His centrist government partners, the Fianna Fáil party led by Foreign Minister Micheál Martin also hopes to claim top spot and, with it, first dibs on the taoiseach’s chair.
Even before Harris made his announcement, the 64-year-old Martin was already pressing the flesh with voters at a nearby Dublin crossroads. Reflecting how well his party has prepared for a supposedly “snap” early election, Fianna Fáil issued a string of campaign videos anchored by Ireland’s longest-serving party leader.
Following the 2020 election, Fianna Fáil and Fine Gael —rooted in opposite sides of Ireland’s civil war following independence from Britain a century ago — formed a coalition government for the first time alongside a much smaller party, the environmentalist Greens.
As part of their novel power-sharing deal, Martin served as taoiseach for the first two years, while the Fine Gael leader — first Leo Varadkar, then Harris following his predecessor’s shock resignation in March — went second.
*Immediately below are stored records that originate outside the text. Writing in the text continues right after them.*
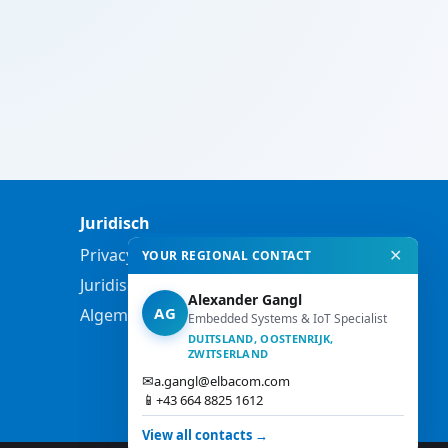
Juridisch
Privacybeleid
✕
YOUR REGIONAL CONTACT
Juridische informatie
Alexander Gangl
AG
Algemene voorwaarden
Embedded Systems & IoT Specialist
DUITSLAND, OOSTENRIJK,
ZWITSERLAND
✉
a.gangl@elbacom.com
📱
+43 664 8825 1612
View all contacts →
They came together specially to keep a then-surging Sinn Féin out of power. And Martin emphasized at his own campaign launch Friday that he had no appetite for including the Irish republicans in the next government, either, principally because he views Sinn Féin’s economic policies as too left wing and unattractive for foreign investment.
Sinn Féin’s campaign, meanwhile, got off to an off-target start. Voters received a fresh reminder of the party’s recent wave of scandals, which have helped to drop the party into third place in polls behind Fine Gael and Fianna Fáil.